O Judiciário decide pela razão ou pela emoção?

O zigue-zague das sentenças do Judiciário brasiliano, STF à frente, provoca grave insegurança jurídica. A Lava-Jato, cujo desfecho pode ser o de condenar os investigadores e absolver os acusados, é um exemplo deste quadro

O Judiciário e o Legislativo do Brasil - Foto: Orlando Brito

Desde que o homem começou a escrever e fazer leis, sábios e experientes logo perceberam que algumas pegavam e outras não. No Brasil, temos milhares de leis
que não pegaram. Constituição de 1934, conhecida como A BREVE, durou apenas 3 anos, substituída em 1937 pelo golpe de Getúlio Vargas que impôs nova constituição
chamada de Polaca, pela inspiração do então autoritarismo polonês.

Jurista alemão Friedrich Carl Von Savigny

Foi o jurista alemão Friedrich Carl Von Savigny – um dos criadores da pessoa jurídica – que melhor explicou a criação das leis ao ensinar que elas são o resultado “lento e imperceptível, um processo semelhante ao da formação das línguas. A lei teria sua origem no espírito do povo e se expressaria espontaneamente por meio dos costumes; somente depois disso passaria a dirigir as decisões formais dos juízes, mas por serem as leis obras humanas nem sempre elas retratam o direito que as fundamenta. Ou seja, o direito existe antes da lei ser criada, mas por ser a lei uma obra humana, nem sempre é perfeita, então o juiz, que a interpreta, sempre terá um instrumento de poder nas mãos”.

Nesta incipiente redemocratização de 3 décadas, a chamada Constituição Cidadã atribuiu ao Poder Judiciário ser o Guardião da Constituição, mas já no seu artigo 2º ressaltou: SÃO PODERES DA UNIÃO, INDEPENDENTES E HARMÔICOS ENTRE SI, O LEGISLATIVO, O EXECUTIVO E O JUDICIÁRIO.

Estátua da Justiça em frente ao Supremo Tribunal Federal e o Congresso Nacional ao fundo – Foto: Orlando Brito

Infelizmente esta harmonia deixou de existir e vemos que enquanto o Legislativo se omite de suas funções, o Judiciário extrapola a sua competência legislando, e até intrometendo-se no Executivo, ao ponto de dizer como a policia deve equipar suas viaturas e fardamento de seus soldados.

Antes de falar do nosso judiciário, vejamos como nosso vizinho Peru está tratando o caso de corrupção da Odebrecht e os resultados que vem obtendo pelo seu Judiciário.

Quatro ex-presidentes do país são investigados por relações com a Odebrecht. Nesta quarta, Alan García se matou para não voltar à cadeia. [Carolina Riveira, Publicado em 17/04/2019, Alterado em: 21/02/2020, Revista Exame]

Ex-presidente do Peru, Alan García

“Não um, nem dois, mas quatro: essa é a quantidade de ex-presidentes do Peru que são investigados por relações com a empreiteira brasileira Odebrecht. Nesta quarta-feira, a América do Sul amanheceu estarrecida com a notícia de que um deles, o ex-presidente Alan García, havia dado um tiro na própria cabeça após receber ordem de prisão da polícia peruana. Ele chegou a ser socorrido, mas não resistiu e teve o falecimento confirmado pouco tempo depois”.

**Registros de um conjunto de dados:**
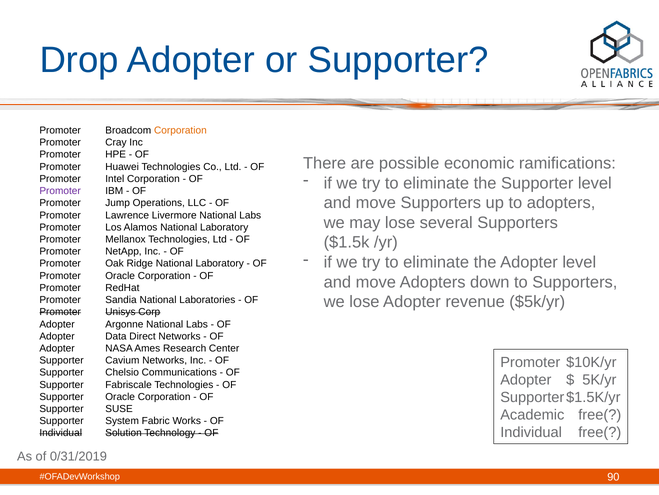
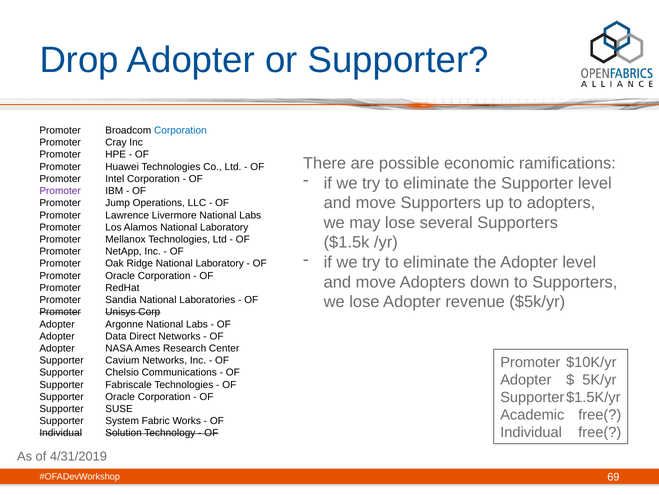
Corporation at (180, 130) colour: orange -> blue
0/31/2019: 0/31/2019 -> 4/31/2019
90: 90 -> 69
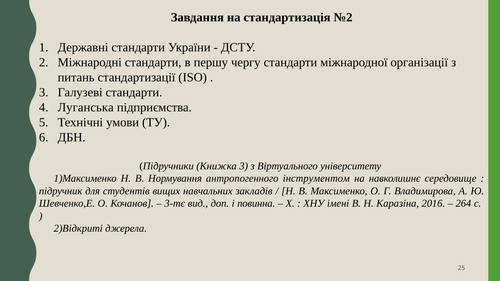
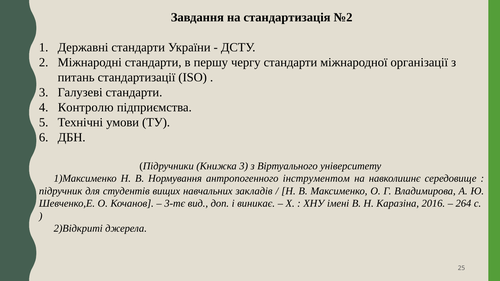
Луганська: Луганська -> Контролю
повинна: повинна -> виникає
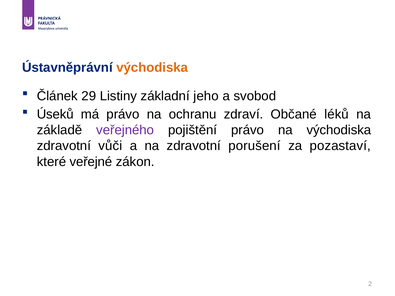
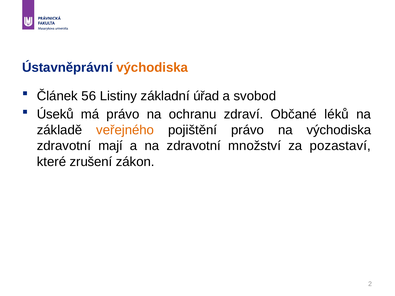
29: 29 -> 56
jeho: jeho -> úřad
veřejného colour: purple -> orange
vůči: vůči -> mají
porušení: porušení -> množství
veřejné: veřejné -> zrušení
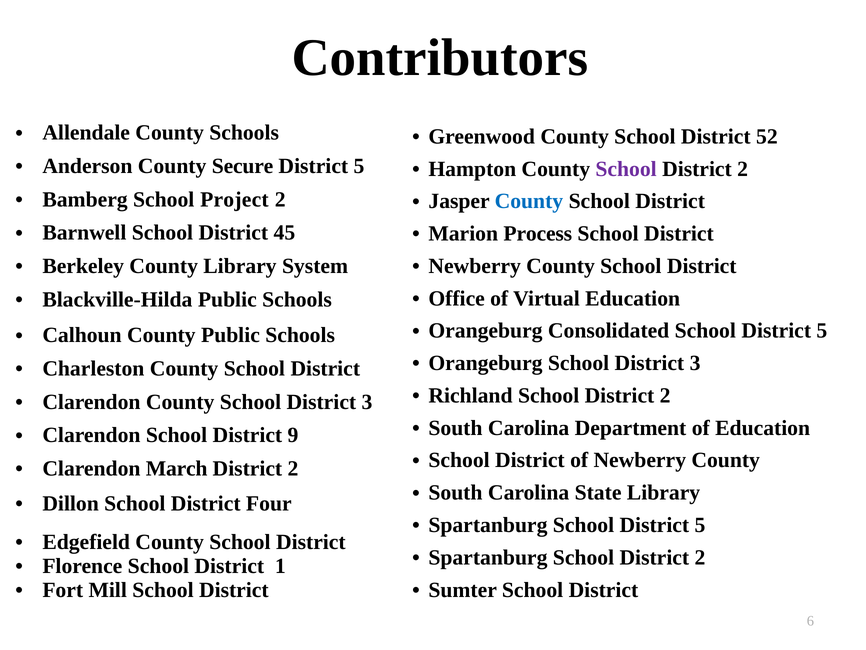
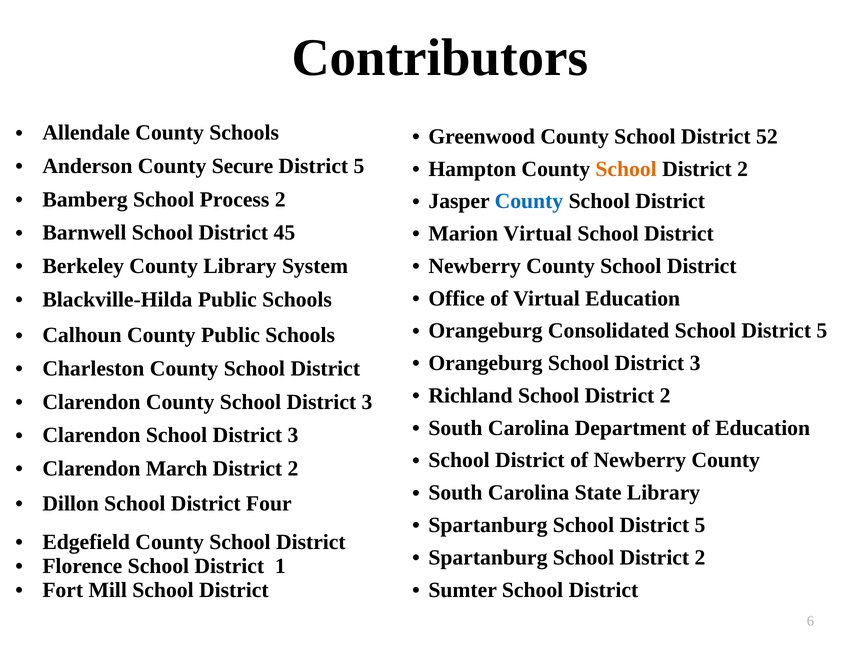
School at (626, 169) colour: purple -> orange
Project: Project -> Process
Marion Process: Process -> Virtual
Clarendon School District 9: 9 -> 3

**Objetivo 1:** Reproduza tudo o que vai de "Desde que o" até "então autoritarismo polonês." no texto sobre o Judiciário.
**Objetivo 2:**
Responda com base no texto sobre o Judiciário:
(a) Em que ano a Constituição de 1934 foi substituída?
(b) Quantos ex-presidentes do Peru são investigados por relações com a Odebrecht?
(c) Qual jurista alemão é apontado como um dos criadores da pessoa jurídica?
**Objetivo 3:** Prossiga o texto sobre o Judiciário a partir do ponto em que ele termina.

**Resposta esperada 1:**
Desde que o homem começou a escrever e fazer leis, sábios e experientes logo perceberam que algumas pegavam e outras não. No Brasil, temos milhares de leis
que não pegaram. Constituição de 1934, conhecida como A BREVE, durou apenas 3 anos, substituída em 1937 pelo golpe de Getúlio Vargas que impôs nova constituição
chamada de Polaca, pela inspiração do então autoritarismo polonês.

**Resposta esperada 2:**
(a) Em 1937.
(b) Quatro.
(c) Friedrich Carl Von Savigny.

**Resposta esperada 3:**
O Peru, tal qual o Brasil, tem uma força-tarefa destinada a investigar as acusações da “Lava-Jato peruana”. A Odebrecht admitiu ter pago propinas em pelo menos 12 países, e, além do Brasil, o Peru é o que está com as investigações mais avançadas, e os peruanos vêm trabalhando em conjunto com os brasileiros nas investigações. Já são mais de 20 operações, que se intensificaram no ano passado.

Estima-se que o custo do superfaturamento das obras ligadas à Odebrecht tenha chegado a 3 bilhões de dólares. Com o acordo de colaboração, a Odebrecht se comprometeu a pagar 230 milhões de dólares à Justiça peruana e oferecer mais informações.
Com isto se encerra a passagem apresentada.